Je suis revenu au pays en juillet 1963. J’ai démissionné de la fonction publique sénégalaise. C’est en ce moment-là que les Nations unies m’ont proposé d’aller travailler comme directeur régional de l’Unicef pour l’Afrique de l’Ouest et du Centre au bureau que l’Unicef aller ouvrir à Lagos pour l’Afrique de l’Ouest et du Centre. C’est ainsi que j’ai quitté le Sénégal en septembre de la même année pour travailler, pendant six ans dans ce pays. Après, l’Unicef m’a envoyé à Abidjan pour créer un nouveau bureau régional pour couvrir des pays, de la Mauritanie jusqu’au Congo Kinshasa. Je suis resté dans ce pays jusqu’en 1974. Entre-temps, j’ai vu Senghor à diverses reprises, notamment, quand il est venu faire une visite officielle à Abidjan. Il m’a invité à venir le voir au Palais d’Houphouët pour me demander de revenir au Sénégal. Je lui ai dit que ‘’je ne reviendrais que quand Mamadou Dia serait libéré’’. Malheureusement, il continuait de réprimer les ‘’Diaistes’’ dont mon oncle Aboubacry Kane, et d’autres membres de ma famille. Et il m’a dit : ‘’Oui, je veux bien le libérer. Mais si je le fais, il va mettre la pagaille dans le pays. Et je ne peux pas me le permettre, parce que la situation économique du pays est difficile…’’ Je lui ai répondu que Mamadou Dia est un homme responsable.
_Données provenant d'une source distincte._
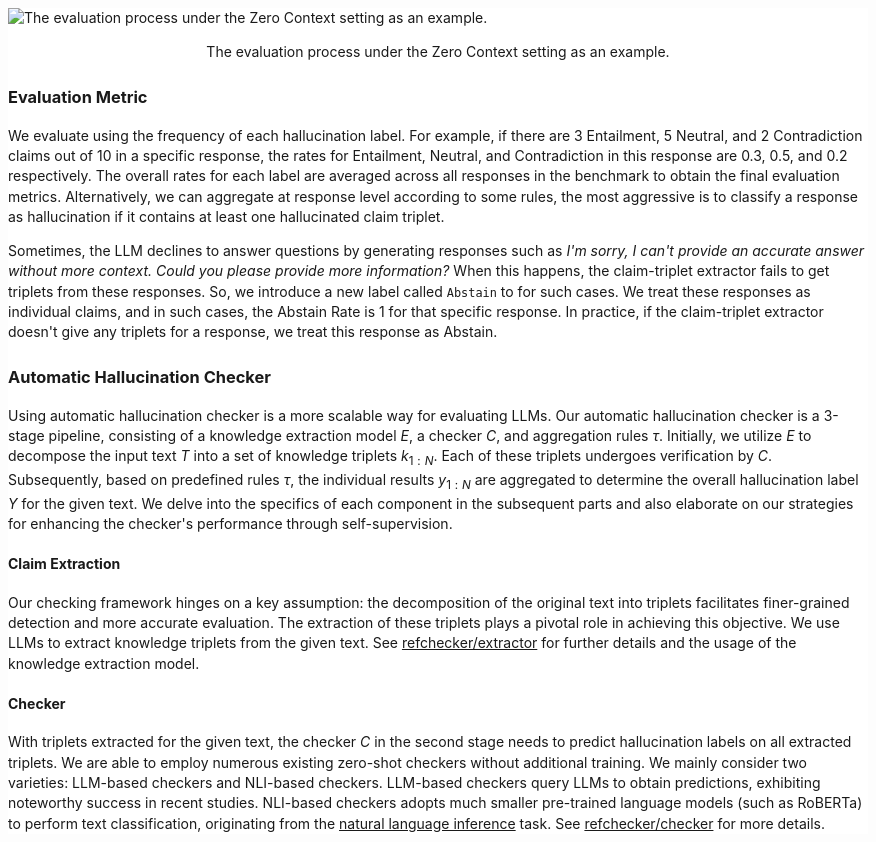 <img src="imgs/evaluation.png" alt="The evaluation process under the Zero Context setting as an example." style="width:600px">
<p align="center">The evaluation process under the Zero Context setting as an example.</p>


### Evaluation Metric
We evaluate using the frequency of each hallucination label. For example, if there are 3 Entailment, 5 Neutral, and 2 Contradiction claims out of 10 in a specific response, the rates for Entailment, Neutral, and Contradiction in this response are 0.3, 0.5, and 0.2 respectively. The overall rates for each label are averaged across all responses in the benchmark to obtain the final evaluation metrics. Alternatively, we can aggregate at response level according to some rules, the most aggressive is to classify a response as hallucination if it contains at least one hallucinated claim triplet.

Sometimes, the LLM declines to answer questions by generating responses such as *I'm sorry, I can't provide an accurate answer without more context. Could you please provide more information?* When this happens, the claim-triplet extractor fails to get triplets from these responses. So, we introduce a new label called `Abstain` to for such cases. We treat these responses as individual claims, and in such cases, the Abstain Rate is 1 for that specific response. In practice, if the claim-triplet extractor doesn't give any triplets for a response, we treat this response as Abstain.


### Automatic Hallucination Checker

Using automatic hallucination checker is a more scalable way for evaluating LLMs. Our automatic hallucination checker is a 3-stage pipeline, consisting of a knowledge extraction model $E$, a checker $C$, and aggregation rules $\tau$. Initially, we utilize $E$ to decompose the input text $T$ into a set of knowledge triplets $k_{1:N}$​. Each of these triplets undergoes verification by $C$. Subsequently, based on predefined rules $\tau$, the individual results $y_{1:N}$​ are aggregated to determine the overall hallucination label $Y$ for the given text. We delve into the specifics of each component in the subsequent parts and also elaborate on our strategies for enhancing the checker's performance through self-supervision.

<a id='extraction'></a>

#### Claim Extraction

Our checking framework hinges on a key assumption: the decomposition of the original text into triplets facilitates finer-grained detection and more accurate evaluation. The extraction of these triplets plays a pivotal role in achieving this objective. We use LLMs to extract knowledge triplets from the given text. See [refchecker/extractor](https://github.com/amazon-science/RefChecker/tree/main/refchecker/extractor) for further details and the usage of the knowledge extraction model.

<a id='checking'></a>

#### Checker

With triplets extracted for the given text, the checker $C$ in the second stage needs to predict hallucination labels on all extracted triplets. We are able to employ numerous existing zero-shot checkers without additional training. We mainly consider two varieties: LLM-based checkers and NLI-based checkers. LLM-based checkers query LLMs to obtain predictions, exhibiting noteworthy success in recent studies. NLI-based checkers adopts much smaller pre-trained language models (such as RoBERTa) to perform text classification, originating from the [natural language inference](https://arxiv.org/abs/1904.01172) task. See [refchecker/checker](https://github.com/amazon-science/RefChecker/tree/main/refchecker/checker) for more details.
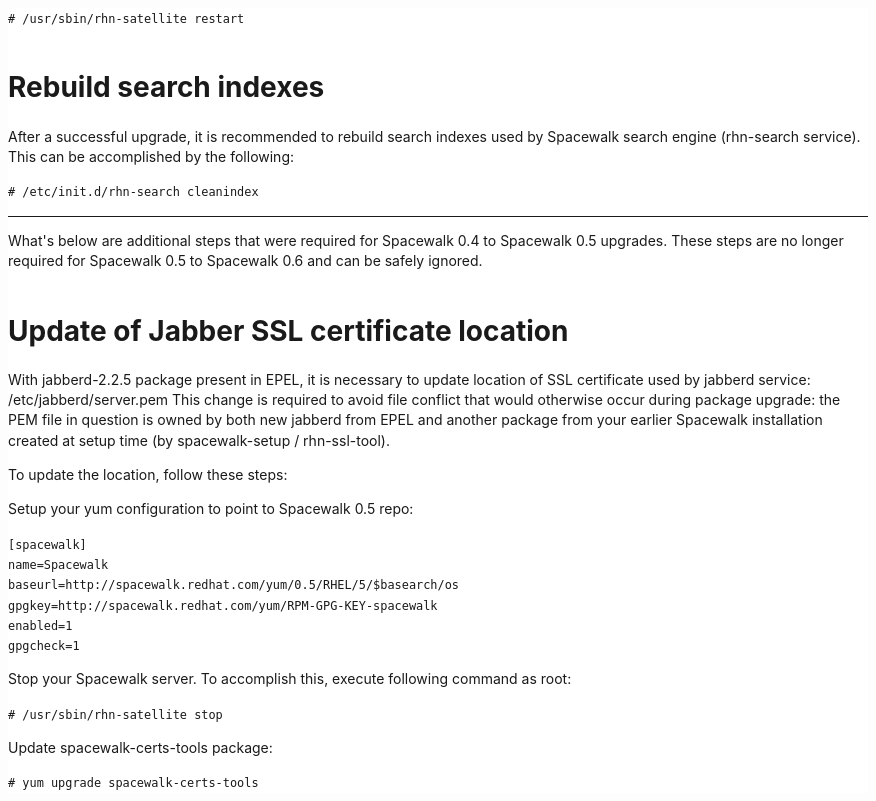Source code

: 
    # /usr/sbin/rhn-satellite restart
# Rebuild search indexes



After a successful upgrade, it is recommended to rebuild search indexes used by Spacewalk search engine (rhn-search service).
This can be accomplished by the following:


    # /etc/init.d/rhn-search cleanindex 


----
What's below are additional steps that were required for Spacewalk 0.4 to Spacewalk 0.5 upgrades. These steps are no longer required for
Spacewalk 0.5 to Spacewalk 0.6 and can be safely ignored.
# Update of Jabber SSL certificate location



With jabberd-2.2.5 package present in EPEL, it is necessary to update location of SSL certificate used by jabberd service: /etc/jabberd/server.pem
This change is required to avoid file conflict that would otherwise occur during package upgrade: the PEM file in question is owned by both
new jabberd from EPEL and another package from your earlier Spacewalk installation created at setup time 
(by spacewalk-setup / rhn-ssl-tool).

To update the location, follow these steps: 

Setup your yum configuration to point to Spacewalk 0.5 repo:


    [spacewalk]
    name=Spacewalk
    baseurl=http://spacewalk.redhat.com/yum/0.5/RHEL/5/$basearch/os
    gpgkey=http://spacewalk.redhat.com/yum/RPM-GPG-KEY-spacewalk
    enabled=1
    gpgcheck=1

Stop your Spacewalk server. To accomplish this, execute following command as root:


    # /usr/sbin/rhn-satellite stop

Update spacewalk-certs-tools package:


    # yum upgrade spacewalk-certs-tools
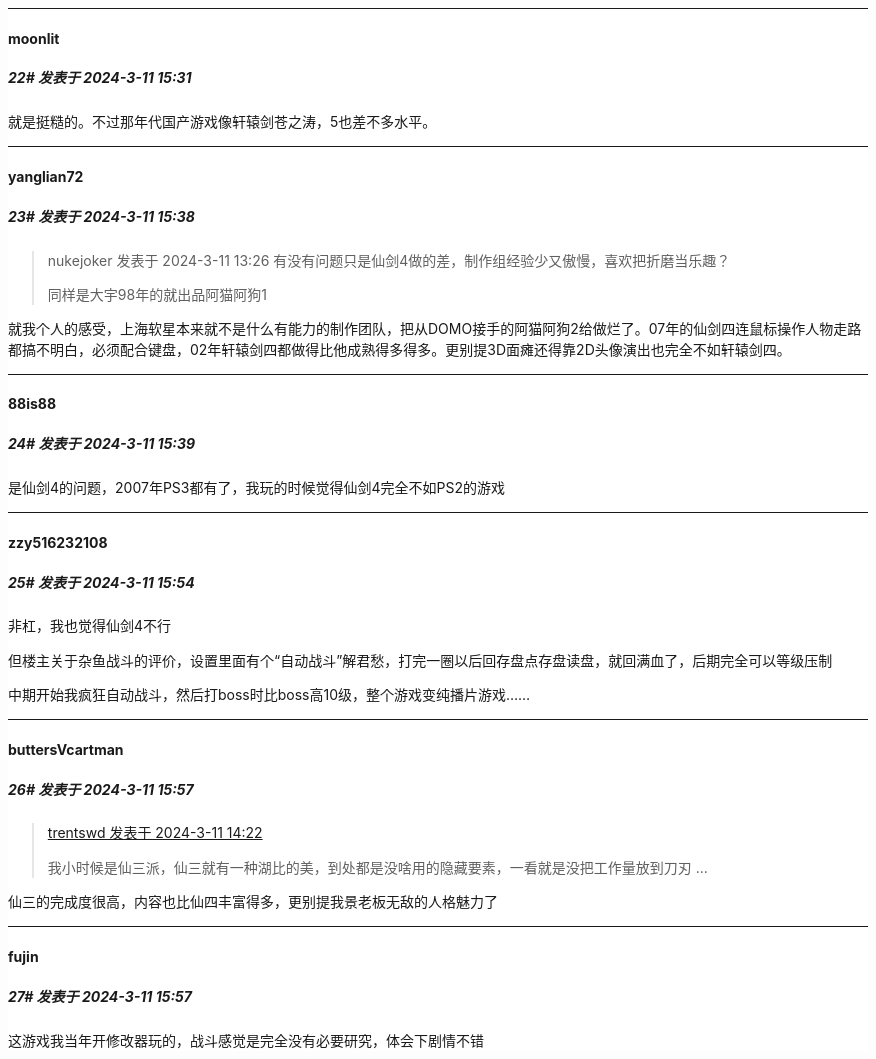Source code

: *****

####  moonlit  
##### 22#       发表于 2024-3-11 15:31

就是挺糙的。不过那年代国产游戏像轩辕剑苍之涛，5也差不多水平。

*****

####  yanglian72  
##### 23#       发表于 2024-3-11 15:38

<blockquote>nukejoker 发表于 2024-3-11 13:26
有没有问题只是仙剑4做的差，制作组经验少又傲慢，喜欢把折磨当乐趣？

同样是大宇98年的就出品阿猫阿狗1
</blockquote>
就我个人的感受，上海软星本来就不是什么有能力的制作团队，把从DOMO接手的阿猫阿狗2给做烂了。07年的仙剑四连鼠标操作人物走路都搞不明白，必须配合键盘，02年轩辕剑四都做得比他成熟得多得多。更别提3D面瘫还得靠2D头像演出也完全不如轩辕剑四。

*****

####  88is88  
##### 24#       发表于 2024-3-11 15:39

是仙剑4的问题，2007年PS3都有了，我玩的时候觉得仙剑4完全不如PS2的游戏

*****

####  zzy516232108  
##### 25#       发表于 2024-3-11 15:54

非杠，我也觉得仙剑4不行

但楼主关于杂鱼战斗的评价，设置里面有个“自动战斗”解君愁，打完一圈以后回存盘点存盘读盘，就回满血了，后期完全可以等级压制

中期开始我疯狂自动战斗，然后打boss时比boss高10级，整个游戏变纯播片游戏……

*****

####  buttersVcartman  
##### 26#       发表于 2024-3-11 15:57

<blockquote><a href="httphttps://bbs.saraba1st.com/2b/forum.php?mod=redirect&amp;goto=findpost&amp;pid=64218023&amp;ptid=2175047" target="_blank">trentswd 发表于 2024-3-11 14:22</a>

我小时候是仙三派，仙三就有一种湖比的美，到处都是没啥用的隐藏要素，一看就是没把工作量放到刀刃 ...</blockquote>
仙三的完成度很高，内容也比仙四丰富得多，更别提我景老板无敌的人格魅力了

*****

####  fujin  
##### 27#       发表于 2024-3-11 15:57

这游戏我当年开修改器玩的，战斗感觉是完全没有必要研究，体会下剧情不错
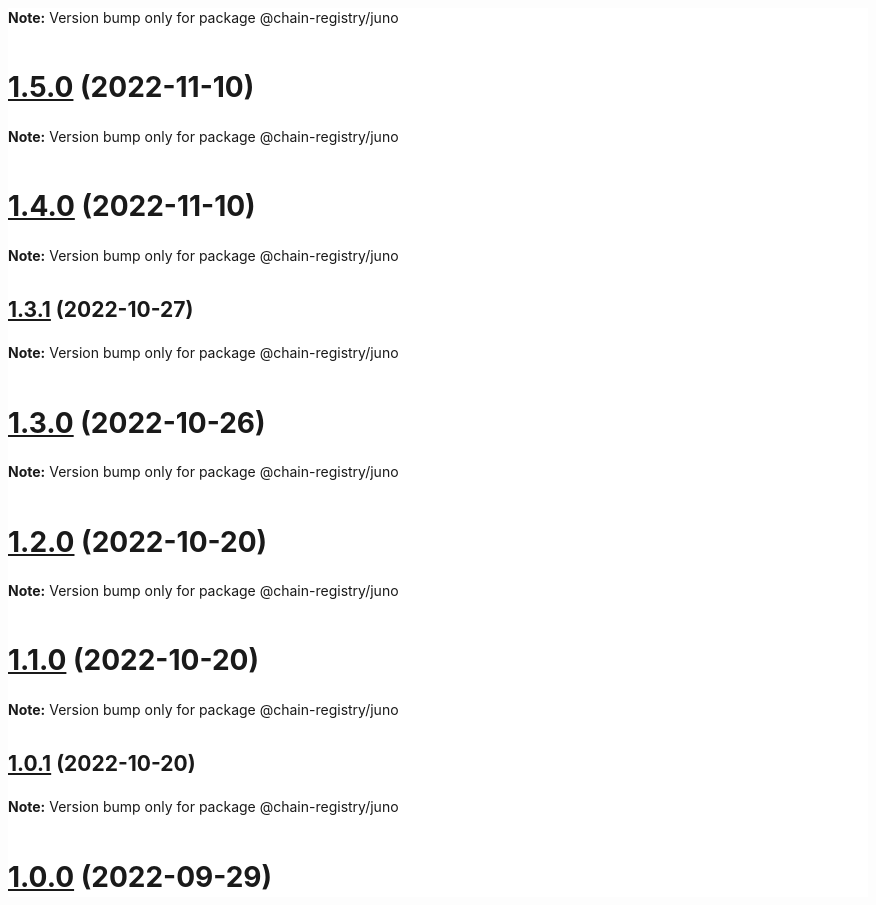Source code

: **Note:** Version bump only for package @chain-registry/juno

# [1.5.0](https://github.com/hyperweb-io/chain-registry/compare/@chain-registry/juno@1.4.0...@chain-registry/juno@1.5.0) (2022-11-10)

**Note:** Version bump only for package @chain-registry/juno

# [1.4.0](https://github.com/hyperweb-io/chain-registry/compare/@chain-registry/juno@1.3.1...@chain-registry/juno@1.4.0) (2022-11-10)

**Note:** Version bump only for package @chain-registry/juno

## [1.3.1](https://github.com/hyperweb-io/chain-registry/compare/@chain-registry/juno@1.3.0...@chain-registry/juno@1.3.1) (2022-10-27)

**Note:** Version bump only for package @chain-registry/juno

# [1.3.0](https://github.com/hyperweb-io/chain-registry/compare/@chain-registry/juno@1.2.0...@chain-registry/juno@1.3.0) (2022-10-26)

**Note:** Version bump only for package @chain-registry/juno

# [1.2.0](https://github.com/hyperweb-io/chain-registry/compare/@chain-registry/juno@1.1.0...@chain-registry/juno@1.2.0) (2022-10-20)

**Note:** Version bump only for package @chain-registry/juno

# [1.1.0](https://github.com/hyperweb-io/chain-registry/compare/@chain-registry/juno@1.0.1...@chain-registry/juno@1.1.0) (2022-10-20)

**Note:** Version bump only for package @chain-registry/juno

## [1.0.1](https://github.com/hyperweb-io/chain-registry/compare/@chain-registry/juno@1.0.0...@chain-registry/juno@1.0.1) (2022-10-20)

**Note:** Version bump only for package @chain-registry/juno

# [1.0.0](https://github.com/hyperweb-io/chain-registry/compare/@chain-registry/juno@0.13.0...@chain-registry/juno@1.0.0) (2022-09-29)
A-t-il été convaincu par ces propos pour libérer les personnes arrêtées ?
Après notre conversation, il m’a dit qu’il allait libérer tous les gens arrêtés. Et que je peux même venir à Dakar pour faire passer le message auprès de ces derniers. ‘’Pour Mamadou Dia, Senghor nous a confié, à moi et à Roland Colin, qui était le directeur de cabinet de Mamadou Dia avant son arrestation, pour que nous allions essayer de le convaincre qu’il allait être libéré. Et nous l’avons fait. Maintenant, une semaine, en février 1972, après sa visite à Abidjan, il a libéré les prisonniers politiques, sauf Mamadou Dia. Et nous avons continué la lutte pour sa libération.
Aujourd’hui, avec le recul, quel commentaire faites-vous du militantisme politique au Sénégal ?
Moi, comme tous les gens de ma génération, je crois que nous étions des nationalistes qui avons milité dans des syndicats d’étudiants, des partis politiques d’opposition, dès la période coloniale. Et de sorte que, quand nous sommes revenus au pays, nous n’avons pas été dans le parti au pouvoir. Quelques-uns n’ont pas eu de parti. Moi, j’étais dans une formation politique que nous avions créée en France. Elle s’appelait le Mln dirigée par Joseph Ki-Zerbo. Elle comprenait des militants dans tous les pays d’Afrique. Au Sénégal, on avait des gens comme Daniel Kabou, Babacar Bâ, Christian Valentin...Et nous avions mis en place la section sénégalaise du Mln. Pendant tout le temps que j’ai travaillé, je n’étais pas membre d’un parti politique. Maintenant, les carrières politiques se confondent souvent aux carrières administratives. Et ceci n’est pas toujours très sain.